In the fall of 2018, on October 27, a man armed with an AR-15-style assault rifle entered the Tree of Life Synagogue in Pittsburg, Pennsylvania. Amid anti-Semitic insults, he opened fire and killed 11 members of the congregation and injured 6 others. It was the worst attack on the Jewish people in the United States.
Approximately ten months later, the Justice Department has filed its intent to request that the death penalty be enforced upon Robert Bowers for the murder of 11 people. However, not everyone is in agreement that the death penalty is the appropriate course of action.
There are three congregations that meet at the Tree of Life synagogue, two of which are “saddened and disappointed” with the Justice Department’s decision to seek the death penalty.
Rabbi Jonathan Perlman, a leader of New Light Congregation—one of the groups that oppose the death penalty—believes that taking the life of a man even though he spilled innocent blood is contrary to Jewish teaching.
Perlman said, “But what the administration needs to understand is that if they took a poll of the Jewish community they would find out Jews are very much opposed to this for religious reasons.”
Members of Dor Hadash, the other congregation that disproves of the Justice Department seeking the death penalty, mentioned that they would’ve been satisfied with a plea deal that would have given Bowers life in prison without parole.
Joe Charny and Barry Werber were inside the synagogue when Bowers proceeded with his fatal rampage. They both witnessed the deaths of fellow congregants all around them. Although they suffered through the same experiences, their perspectives on the death penalty are quite different.
Charny didn’t mince words when giving his thoughts on withholding the death penalty. “[The Tree of Life] is sacred to me and to say ‘oh that guy wrecked it and we’ll let him live’ that is horse manure.” He continued, “I don’t think it’s okay. I think there’s a price for this.”
Werber sees things a bit differently. He wants to appeal to the U.S. Attorney General to make sure the death penalty isn’t pursued out of respect for the survivors. “…The families and the survivors and those of us who went through the trauma are going to go through it all over again,” Werber said. “I would much prefer he be put away in a deep dark hole and we forget about him.”

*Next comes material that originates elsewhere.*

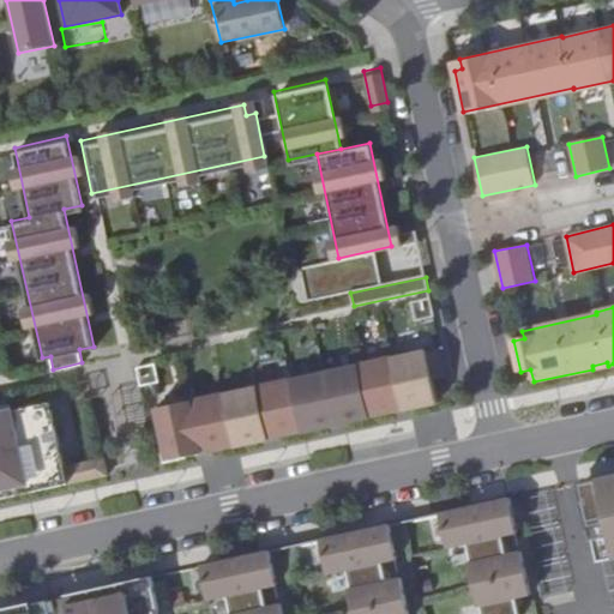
[(218,395),(149,409),(161,462),(229,446),(230,449),(265,441),(265,439),(299,432),(299,433),(368,419),(368,416),(403,409),(403,410),(438,403),(433,379),(446,375),(441,349),(427,353),(426,349),(356,363),(357,366),(288,380),(288,379),(253,386),(253,389),(218,396),(218,395)]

In a plea letter written to Attorney General William Barr, Rabbi Perlman said, “A drawn out and difficult death penalty trial would be a disaster with witnesses and attorneys dredging up horrifying drama and giving this killer the media attention he does not deserve.”
Perlman and Werber may have a point. Although the Federal Court in Western Pennsylvania has sentenced three criminals to the death penalty since 1999, not a single one of them has been executed.